A relationship is weak if x tells us little about y (a student’s age doesn’t tell us much about their number of siblings). A weak linear relationship means that the cloud of points is scattered very loosely around the line.

If the form is non-existent, "strength" doesn’t apply: without any form at all, there’s nothing for data points to be tightly or loosely clustered around!

This page includes a series of probing questions that get at the common misconceptions listed above. Discuss the answers as a class.

Optional: If time permits, have students complete Identifying Form, Direction and Strength (Matching).

Now that students know how to identify direction and strength for linear relationships, they’ll learn to read how these are expressed in the 𝑟-value.

Students have learned that a correlation can be described by three pieces of information: Form, Direction, and Strength. Statisticians and Data Scientists have a shorter way of describing all three, called r-value.

𝑟 is positive or negative depending on whether the correlation is positive or negative. The strength of a correlation is the distance from zero: an 𝑟-value of zero means there is no correlation at all, and stronger correlations will be closer to −1 or 1.

An 𝑟-value of about ±0.65 or ±0.70 or more is typically considered a strong correlation, and anything between ±0.35 and ±0.65 is “moderately correlated”. Anything less than about ±0.25 or ±0.35 may be considered weak. However, these cutoffs are not an exact science! In some contexts an 𝑟-value of ±0.50 might be considered impressively strong!

If it works for you, give students five minutes to play a few rounds of the online game Guess the Correlation to develop intuition with r-values. (This will require creating an account.)

Calculating 𝑟 from a dataset only tells us the direction and strength of the relationship in that particular sample. If the correlation between adoption time and age for a representative sample of about 30 shelter animals turns out to be +0.44, the correlation for the larger population of animals will probably be close to that, but certainly not the same.

It’s easy to be seduced by large 𝑟-values, and believe that we’re really onto something that will help us claim that one variable really impacts another! But Data Scientists know better than that…​

If time allows, you may want to emphasize the point that correlation does not imply causation by having students look at the nonsense claims that could be made from the graphs of real world data on the Spurious Correlations website.

Students often giggle at some of the Spurious Correlations examples, but fail to internalize the point when it comes to the Animals dataset or their own analysis. Pay close attention to students' language when describing their correlations, and make sure they are not using causative wording!

Which corresponded more strongly with time to adoption, "age" or "pounds"? What does this mean?

The correlation with "pounds" is higher, meaning that an animal’s weight is a better predictor of the number of weeks an animal will live at the shelter before being adopted than its age.

Students apply what they have learned about correlations to their chosen dataset. They will add two or more items to their Data Exploration Project Slide Template: (1) a correlation they think they see in the data set, and (2) the form, direction and strength of that correlation. To learn more about the sequence and scope of the Exploration Project, visit Project: Dataset Exploration.

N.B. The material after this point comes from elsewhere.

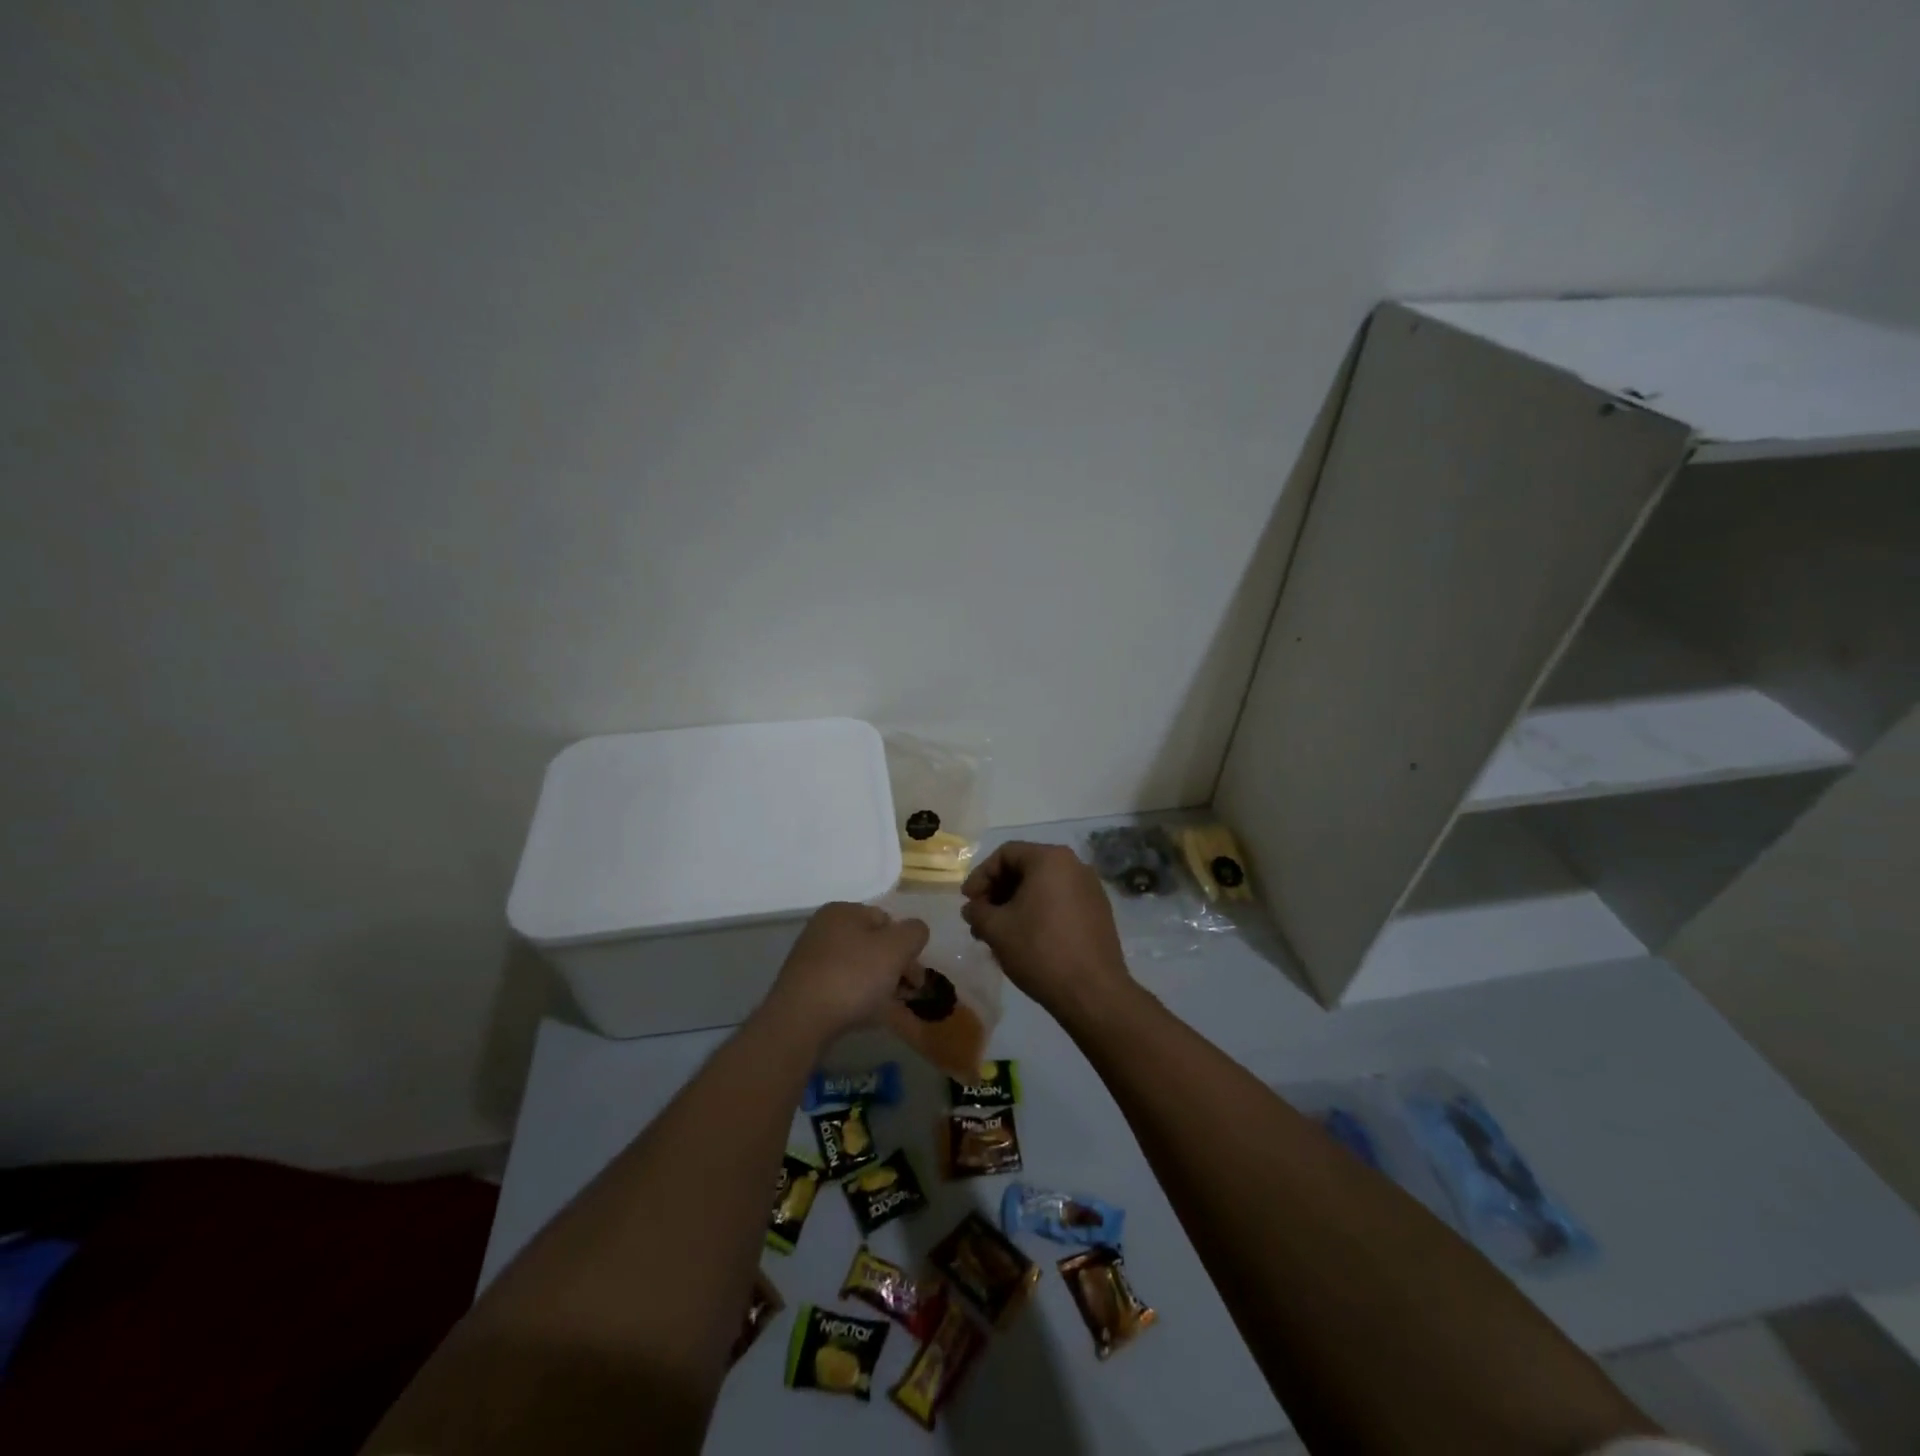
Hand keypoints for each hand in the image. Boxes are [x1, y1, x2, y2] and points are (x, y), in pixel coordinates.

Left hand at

For teachers with time and interest, Project: Create a Research Project is an extension of the Dataset Exploration, where students select a single question to investigate via data analysis.

Let’s review what we have learned about correlations.

Let’s connect what we know about correlations to your chosen dataset.

Confirm that all students have created and understand how to interpret their correlations. Once you are confident that all students have made adequate progress, invite them to access their Data Exploration Project Slide Template from Google Drive.

Have students share their findings.

Did you discover anything surprising or interesting about their dataset?

Were any of the correlations especially strong? Were any of them surprising?

When students compared their your findings with those of their classmates, did they make any interesting discoveries? (For instance: Did everyone find a strong correlation? A linear one?)